Begin QUOTED TEXT
# what the hell is wrong with my coilovers?



## Guest (May 23, 2003)

1. the coilovers seem to be in right.. they are dropzone coilovers that are supposed to drop the car 1-4 inches...i installed them like i would any coilover...cranked em all the way low..

2. when i dropped the car, the rear was CRUSHED 4 inches down, while the front was at stock ride height...

3. what gives?? the sleeve that came for the front coilovers was no more then 2" long.. and the rear was 4" the front coils are almost touching eachother.. soo its not like they need to settle at all.

4. anyone that has had this problem leave me a reply i would appreciate it very much..


----------



## myoung (Apr 15, 2002)

What's wrong with them??? You mean besides being one of the cheapest coilovers on the market???? 


I hate to say this, but You get what you pay for...


----------



## Guest (May 23, 2003)

Oh no believe me they're peices of shit, you can tell.. But, their not only temporary, But what the shit, i know a few kids that have thrown them in other apps.. and had no problems.. then my car gets screwed?? Ok. we'll see when the new shocks come in, But i know exactly what you're saying and coming off the jacks my first thought was... "God dammit i shoulda waited for money."


----------



## PatScottAKA99XE (Apr 30, 2002)

myoung said:


> *What's wrong with them??? You mean besides being one of the cheapest coilovers on the market????
> 
> 
> I hate to say this, but You get what you pay for... *


W3Rd!!

Seems to me that buying and installing a set of cheap coilovers for temp use is waste of time and money. Go back to stock, sell those to some sucker and save up for some good stuff.


----------
End QUOTED TEXT
Begin INPUT MATERIAL
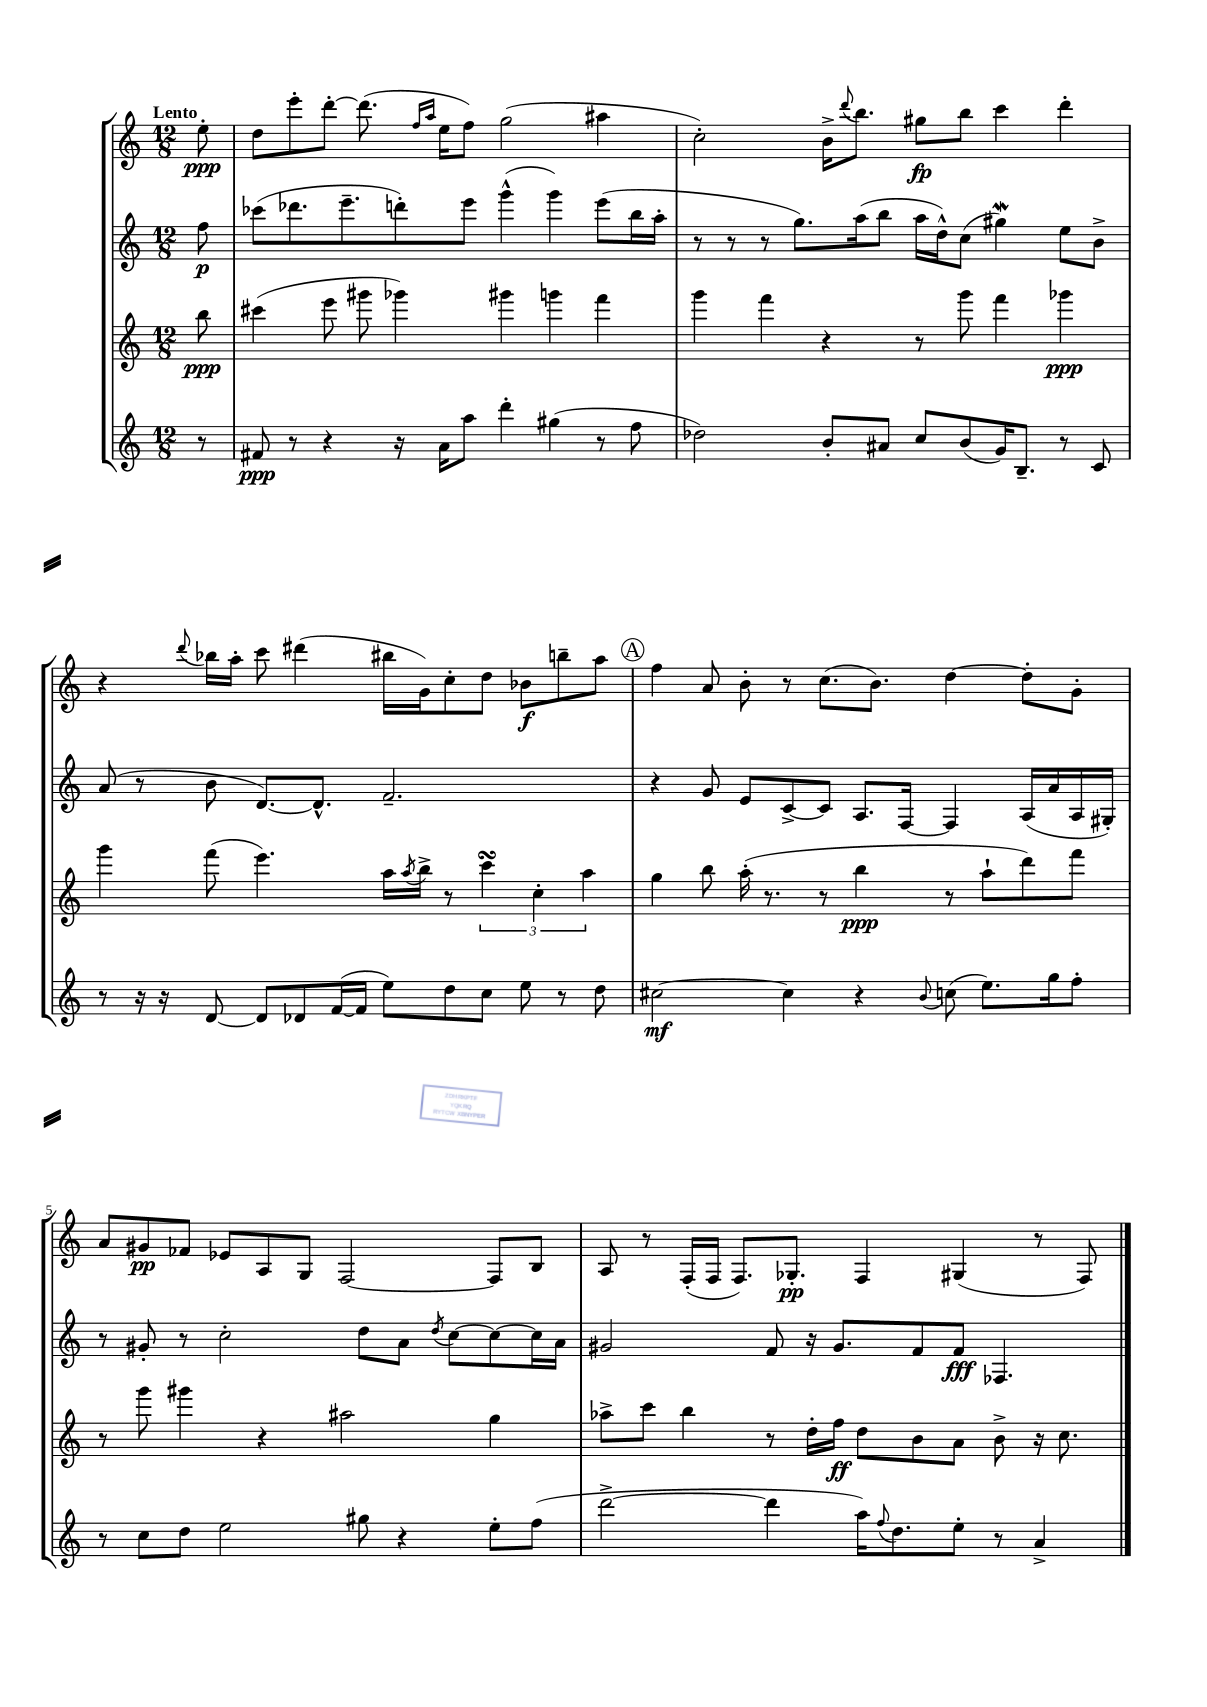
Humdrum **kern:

**kern	**dynam	**kern	**dynam	**kern	**dynam	**kern	**dynam
*part4	*part4	*part3	*part3	*part2	*part2	*part1	*part1
*staff4	*staff4	*staff3	*staff3	*staff2	*staff2	*staff1	*staff1
*clefG2	*	*clefG2	*	*clefG2	*	*clefG2	*
*k[]	*	*k[]	*	*k[]	*	*k[]	*
*M12/8	*	*M12/8	*	*M12/8	*	*M12/8	*
=	=	=	=	=	=	=	=
!	!	!	!	!	!	!LO:TX:a:B:t=Lento	!
8r	.	8bb\	ppp	8ff\	p	8ee'\	ppp
=1	=1	=1	=1	=1	=1	=1	=1
8f#X/	ppp	(4ccc#X\	.	(8ccc-X\L	.	8dd\L	.
8r	.	.	.	8.ddd-X\	.	8eee'\	.
4r	.	8eee\	.	.	.	[8ddd'\J	.
.	.	.	.	8.eee~\	.	.	.
.	.	8ggg#X\	.	.	.	(8.ddd\]	.
16r	.	4ggg-X\)	.	8dddn'\)	.	.	.
.	.	.	.	.	.	16qqff/LL	.
.	.	.	.	.	.	16qqaa/JJ	.
16a\KL	.	.	.	.	.	16ee\KL	.
8aa\J	.	.	.	8eee\J	.	8ff\J)	.
4ddd'\	.	4ggg#X\	.	(4ggg^^\	.	(2gg\	.
(4gg#X\	.	4gggn\	.	4ggg\)	.	.	.
8r	.	4fff\	.	(8eee\L	.	4aa#X\	.
8ff\	.	.	.	16bb\L	.	.	.
.	.	.	.	16aa'\JJ	.	.	.
=2	=2	=2	=2	=2	=2	=2	=2
2dd-X\)	.	4ggg\	.	8r	.	2cc'\)	.
.	.	.	.	8r	.	.	.
.	.	4fff\	.	8r	.	.	.
.	.	.	.	8.gg\L)	.	.	.
8b'/L	.	4r	.	.	.	16b^\KL	.
.	.	.	.	.	.	8qqddd/	.
.	.	.	.	(16aa\k	.	8.bb\J	.
8a#X/J	.	.	.	8bb\J	.	.	.
8cc/L	.	8r	.	16aa\LL	.	8gg#X\L	fp
.	.	.	.	16dd^^\J)	.	.	.
(8b/	.	8ggg\	.	(8cc\J	.	8bb\J	.
16g/K)	.	4fff\	.	4gg#XW\)	.	4ccc\	.
8.B~/J	.	.	.	.	.	.	.
8r	.	4ggg-X\	ppp	8ee\L	.	4ddd'\	.
8c/	.	.	.	8b^\J	.	.	.
!!LO:LB:g=z
=3	=3	=3	=3	=3	=3	=3	=3
8r	.	4ggg\	.	(8a/	.	4r	.
16r	.	.	.	8r	.	.	.
16r	.	.	.	.	.	.	.
.	.	.	.	.	.	8qqddd/	.
[8d/	.	(8fff\	.	8b\	.	16bb-X\LL	.
.	.	.	.	.	.	16aa'\JJ	.
8d/L]	.	4.eee\)	.	[8.d/L)	.	8ccc\	.
8d-X/	.	.	.	.	.	(4ddd#X\	.
.	.	.	.	8.d^^/J]	.	.	.
([16f/L	.	.	.	.	.	.	.
16f/JJ]	.	.	.	.	.	.	.
8ee\L)	.	16aa\LL	.	2.f~/	.	16bb#X\LL	.
.	.	8qaa/	.	.	.	.	.
.	.	16bb^\JJ	.	.	.	16g\J)	.
8dd\	.	8r	.	.	.	8cc'\	.
8cc\J	.	6cccsSSs\	.	.	.	8dd\J	.
8ee\	.	.	.	.	.	8b-X\L	f
.	.	6cc'\	.	.	.	.	.
8r	.	.	.	.	.	8bbn~\	.
.	.	6aa\	.	.	.	.	.
8dd\	.	.	.	.	.	8aa\J	.
!!LO:REH:place=s1:t=A
=4	=4	=4	=4	=4	=4	=4	=4
[2cc#X\	mf	4gg\	.	4r	.	4ff\	.
.	.	8bb\	.	8g/	.	8a/	.
.	.	(16aa'\	.	8e/L	.	8b'\	.
.	.	8.r	.	.	.	.	.
4cc#\]	.	.	.	[8c^/	.	8r	.
.	.	8r	.	8c/J]	.	(8.cc\L	.
4r	.	4bb\	ppp	8.A/L	.	.	.
.	.	.	.	.	.	8.b\J)	.
.	.	.	.	[16F/Jk	.	.	.
8qqb/	.	.	.	.	.	.	.
(8ccn\	.	8r	.	4F/]	.	[4dd\	.
8.ee\L)	.	8aa`\L	.	.	.	.	.
.	.	8ddd\)	.	(16A/LL	.	8dd'\L]	.
16gg\k	.	.	.	16a/	.	.	.
8ff'\J	.	8fff\J	.	16A/	.	8g'\J	.
.	.	.	.	16G#X'/JJ)	.	.	.
!!LO:LB:g=z
=5	=5	=5	=5	=5	=5	=5	=5
8r	.	8r	.	8r	.	8a/L	.
8cc\L	.	8ggg\	.	8g#X'/	.	8g#X/	pp
8dd\J	.	4ggg#X\	.	8r	.	8f-X/J	.
2ee\	.	.	.	2cc'\	.	8e-X/L	.
.	.	4r	.	.	.	8A/	.
.	.	.	.	.	.	8G/J	.
.	.	2aa#X\	.	.	.	[2F/	.
8gg#X\	.	.	.	8dd\L	.	.	.
4r	.	.	.	8a\J	.	.	.
.	.	.	.	8qdd/	.	.	.
.	.	.	.	[8cc\L	.	.	.
8ee'\L	.	4gg\	.	8cc\_	.	8F/L]	.
(8ff\J	.	.	.	16cc\L]	.	8B/J	.
.	.	.	.	16a\JJ	.	.	.
=6	=6	=6	=6	=6	=6	=6	=6
[2ddd^\	.	8aa-X^\L	.	2g#X/	.	8A/	.
.	.	8ccc\J	.	.	.	8r	.
.	.	4bb\	.	.	.	(16F'/LL	.
.	.	.	.	.	.	16F/JJ	.
.	.	.	.	.	.	8.F/L)	.
4ddd\]	.	8r	.	8f/	.	.	.
.	.	.	.	.	.	8.G-X'/J	pp
.	.	16dd'\LL	.	16r	.	.	.
.	.	16ff\JJ	ff	8.g#/L	.	.	.
16aa\KL)	.	8dd\L	.	.	.	4F/	.
8qqff/	.	.	.	.	.	.	.
8.dd\	.	.	.	.	.	.	.
.	.	8b\	.	8f/	.	.	.
8ee'\J	.	8a\J	.	8f/J	fff	(4G#X/	.
8r	.	8b^\	.	4.F-X/	.	.	.
4a^/	.	16r	.	.	.	8r	.
.	.	8.cc\	.	.	.	.	.
.	.	.	.	.	.	8F/)	.
==	==	==	==	==	==	==	==
*-	*-	*-	*-	*-	*-	*-	*-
End INPUT MATERIAL
> _TO BE DONE_
a – In the coilover thread, how far are the Dropzone coilovers supposed to drop the car?
b – Please return every line in the rows that contains the string "kern". Case counts.

> _PER-TASK OUTPUTS_
a – 1 to 4 inches.

b –
Humdrum **kern:
**kern	**dynam	**kern	**dynam	**kern	**dynam	**kern	**dynam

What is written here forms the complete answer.